Advocates claim it has been successfully used in dealing with previous banking crises. In reality, the proposals are completely different. Previous bad banks were state asset management companies that worked to obtain the best sales price for assets that governments inherited from insolvent banks that had been nationalised. The current proposal, which involves paying over the odds for assets to keep insolvent banks in private hands, has not been tried before.

In addition to being unfair, it is questionable whether the bad bank proposal could achieve its goal of properly re-capitalising private sector banks. There may be limits on the price the Government can pay for impaired property loans under EU state aid rules. Banks may still have to write down their assets. It is easy to imagine a scenario where banks struggled with weak capital bases even after a bad bank scheme has been put in place.
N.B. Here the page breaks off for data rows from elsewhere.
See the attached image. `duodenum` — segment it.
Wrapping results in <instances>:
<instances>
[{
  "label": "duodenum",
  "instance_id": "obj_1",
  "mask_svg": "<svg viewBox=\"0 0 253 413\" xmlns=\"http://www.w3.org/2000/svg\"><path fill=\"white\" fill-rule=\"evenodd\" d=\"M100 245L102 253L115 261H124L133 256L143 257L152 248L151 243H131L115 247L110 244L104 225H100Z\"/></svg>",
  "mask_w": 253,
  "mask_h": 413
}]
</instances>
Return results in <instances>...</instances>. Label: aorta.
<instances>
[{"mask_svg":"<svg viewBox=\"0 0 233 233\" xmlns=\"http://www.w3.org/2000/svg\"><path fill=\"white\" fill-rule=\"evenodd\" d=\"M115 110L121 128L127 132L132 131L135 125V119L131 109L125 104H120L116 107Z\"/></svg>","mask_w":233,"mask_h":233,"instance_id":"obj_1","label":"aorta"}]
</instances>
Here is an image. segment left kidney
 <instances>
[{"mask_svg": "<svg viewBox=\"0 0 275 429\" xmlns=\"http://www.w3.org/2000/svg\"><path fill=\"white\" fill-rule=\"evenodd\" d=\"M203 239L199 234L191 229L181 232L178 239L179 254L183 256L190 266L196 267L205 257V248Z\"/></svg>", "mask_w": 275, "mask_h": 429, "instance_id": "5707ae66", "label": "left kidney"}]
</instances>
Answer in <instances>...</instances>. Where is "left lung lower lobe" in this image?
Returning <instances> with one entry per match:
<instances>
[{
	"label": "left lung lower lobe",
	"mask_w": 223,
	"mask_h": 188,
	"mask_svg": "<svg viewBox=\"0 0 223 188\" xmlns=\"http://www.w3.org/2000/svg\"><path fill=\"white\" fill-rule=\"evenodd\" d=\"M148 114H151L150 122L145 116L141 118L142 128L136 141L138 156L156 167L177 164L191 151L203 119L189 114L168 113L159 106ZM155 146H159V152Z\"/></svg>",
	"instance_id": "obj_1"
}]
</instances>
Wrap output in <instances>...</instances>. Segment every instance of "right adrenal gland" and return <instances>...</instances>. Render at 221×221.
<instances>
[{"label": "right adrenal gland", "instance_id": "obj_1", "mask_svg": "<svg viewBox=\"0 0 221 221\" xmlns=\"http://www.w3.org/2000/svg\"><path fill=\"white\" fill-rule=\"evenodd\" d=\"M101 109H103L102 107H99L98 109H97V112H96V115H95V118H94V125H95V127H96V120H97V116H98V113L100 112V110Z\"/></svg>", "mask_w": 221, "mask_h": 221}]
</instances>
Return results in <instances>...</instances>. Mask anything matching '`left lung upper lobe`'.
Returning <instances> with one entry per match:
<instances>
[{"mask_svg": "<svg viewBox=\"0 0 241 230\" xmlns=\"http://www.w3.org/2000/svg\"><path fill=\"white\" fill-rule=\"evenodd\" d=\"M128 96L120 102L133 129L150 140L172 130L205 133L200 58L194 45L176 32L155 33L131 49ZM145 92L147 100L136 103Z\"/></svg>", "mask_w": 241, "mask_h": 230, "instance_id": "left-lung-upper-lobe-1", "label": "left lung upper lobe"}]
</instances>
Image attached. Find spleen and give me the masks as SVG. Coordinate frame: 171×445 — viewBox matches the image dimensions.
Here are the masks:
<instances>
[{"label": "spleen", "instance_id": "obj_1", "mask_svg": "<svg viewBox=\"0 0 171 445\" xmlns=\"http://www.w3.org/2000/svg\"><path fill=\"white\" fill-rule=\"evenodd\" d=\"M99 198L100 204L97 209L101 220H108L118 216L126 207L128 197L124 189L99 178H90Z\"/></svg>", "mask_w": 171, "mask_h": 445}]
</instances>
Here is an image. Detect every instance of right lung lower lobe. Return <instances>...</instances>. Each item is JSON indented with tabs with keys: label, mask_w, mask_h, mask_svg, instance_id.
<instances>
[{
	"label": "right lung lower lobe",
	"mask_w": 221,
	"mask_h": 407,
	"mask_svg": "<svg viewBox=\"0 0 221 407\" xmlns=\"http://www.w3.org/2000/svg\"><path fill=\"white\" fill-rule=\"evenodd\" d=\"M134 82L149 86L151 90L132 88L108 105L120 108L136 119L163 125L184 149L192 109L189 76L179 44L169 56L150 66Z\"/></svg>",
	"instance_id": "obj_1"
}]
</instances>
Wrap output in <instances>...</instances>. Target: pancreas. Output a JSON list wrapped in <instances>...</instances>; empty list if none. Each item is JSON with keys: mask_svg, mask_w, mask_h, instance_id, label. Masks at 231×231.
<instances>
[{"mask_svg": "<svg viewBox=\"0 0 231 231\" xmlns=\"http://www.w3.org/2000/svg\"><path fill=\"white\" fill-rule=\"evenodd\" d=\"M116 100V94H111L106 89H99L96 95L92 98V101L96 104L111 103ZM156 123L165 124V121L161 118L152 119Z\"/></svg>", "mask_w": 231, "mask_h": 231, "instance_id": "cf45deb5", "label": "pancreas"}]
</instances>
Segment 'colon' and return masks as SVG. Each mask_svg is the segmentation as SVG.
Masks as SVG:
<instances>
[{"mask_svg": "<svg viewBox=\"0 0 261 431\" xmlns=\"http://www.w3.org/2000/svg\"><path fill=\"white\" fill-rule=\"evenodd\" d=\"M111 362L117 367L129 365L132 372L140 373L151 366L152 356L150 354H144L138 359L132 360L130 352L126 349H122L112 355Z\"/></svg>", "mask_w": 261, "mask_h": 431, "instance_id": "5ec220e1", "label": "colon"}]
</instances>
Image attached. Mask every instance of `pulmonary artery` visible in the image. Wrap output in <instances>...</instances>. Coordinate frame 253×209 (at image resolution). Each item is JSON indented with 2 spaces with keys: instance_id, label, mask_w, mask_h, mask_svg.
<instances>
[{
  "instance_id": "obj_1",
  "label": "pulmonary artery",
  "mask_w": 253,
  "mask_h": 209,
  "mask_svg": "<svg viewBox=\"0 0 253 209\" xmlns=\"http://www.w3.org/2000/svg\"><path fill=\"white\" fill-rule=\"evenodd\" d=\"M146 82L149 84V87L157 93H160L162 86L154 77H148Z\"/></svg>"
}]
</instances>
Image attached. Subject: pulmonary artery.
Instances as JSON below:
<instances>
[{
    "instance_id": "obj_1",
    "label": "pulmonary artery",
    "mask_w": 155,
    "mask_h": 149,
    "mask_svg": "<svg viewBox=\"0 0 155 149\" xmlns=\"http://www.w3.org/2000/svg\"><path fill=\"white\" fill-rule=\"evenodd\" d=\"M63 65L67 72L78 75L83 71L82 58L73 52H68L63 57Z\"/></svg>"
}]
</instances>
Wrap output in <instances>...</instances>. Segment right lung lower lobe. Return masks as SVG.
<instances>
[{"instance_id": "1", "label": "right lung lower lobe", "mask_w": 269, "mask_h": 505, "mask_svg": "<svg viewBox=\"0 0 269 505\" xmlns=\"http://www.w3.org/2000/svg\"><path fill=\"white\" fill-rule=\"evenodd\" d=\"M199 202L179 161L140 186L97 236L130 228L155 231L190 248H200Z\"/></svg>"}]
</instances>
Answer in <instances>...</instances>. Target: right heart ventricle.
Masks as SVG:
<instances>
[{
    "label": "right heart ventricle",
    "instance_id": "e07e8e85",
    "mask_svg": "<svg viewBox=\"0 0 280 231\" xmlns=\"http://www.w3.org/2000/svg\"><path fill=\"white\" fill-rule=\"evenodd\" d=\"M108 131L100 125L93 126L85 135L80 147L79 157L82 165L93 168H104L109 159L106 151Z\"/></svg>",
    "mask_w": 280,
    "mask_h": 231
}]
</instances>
This brings us to risk insurance, a proposal under which the Government agrees to assume responsibility for all losses incurred by banks over some fixed amount. By setting a ceiling on losses, it could encourage private investors to make equity investments in the banks.

One can see why this proposal might be attractive to banks and politicians. The banks would eventually get to transfer most of their loan losses to the Government. From the politician’s perspective, it may take some time before the banks call on the insurance programme, thus deferring the need for large payouts. They might even boost exchequer funds through some form of insurance payment from the banks. (In reality, the idea is akin to selling fire insurance to a man leaving a burning house.)

Like the bad bank proposal, risk insurance leaves the taxpayer on the hook for most of the loan losses, but does not give the State any further control of the banks.

It is also unlikely to produce a clean solution to the problem of undercapitalised banks. Bank chief executives would have no strong incentive to minimise losses on loans that ultimately would end up being owed to the taxpayer and may still choose to eschew outside equity investment. By the time the insurance kicks in, the scale of the bad loans could be far higher than it is today.

Irish banks need further equity capital. The Government is the only source of this capital. The bad bank and risk insurance proposals should be seen for what they are – indirect methods of recapitalising the banks without giving the Government any further control. If further major State recapitalisation is required, it is only fair that the Government take control and temporarily nationalise the banks. At that point, underperforming property loans could indeed be taken over by a State asset management company (a more accurate and useful terminology than bad bank) which could work to minimise the losses incurred by taxpayers.

The State can also decide on the appropriate level of equity capital for our banking system, a crucial decision in the control of existing management at our troubled banks. This approach is more likely to produce a fair and efficient resolution of our problems than schemes that keep management in place and reward shareholders. Temporary nationalisation would be a difficult political decision, but it is more likely to produce a lasting and fair resolution.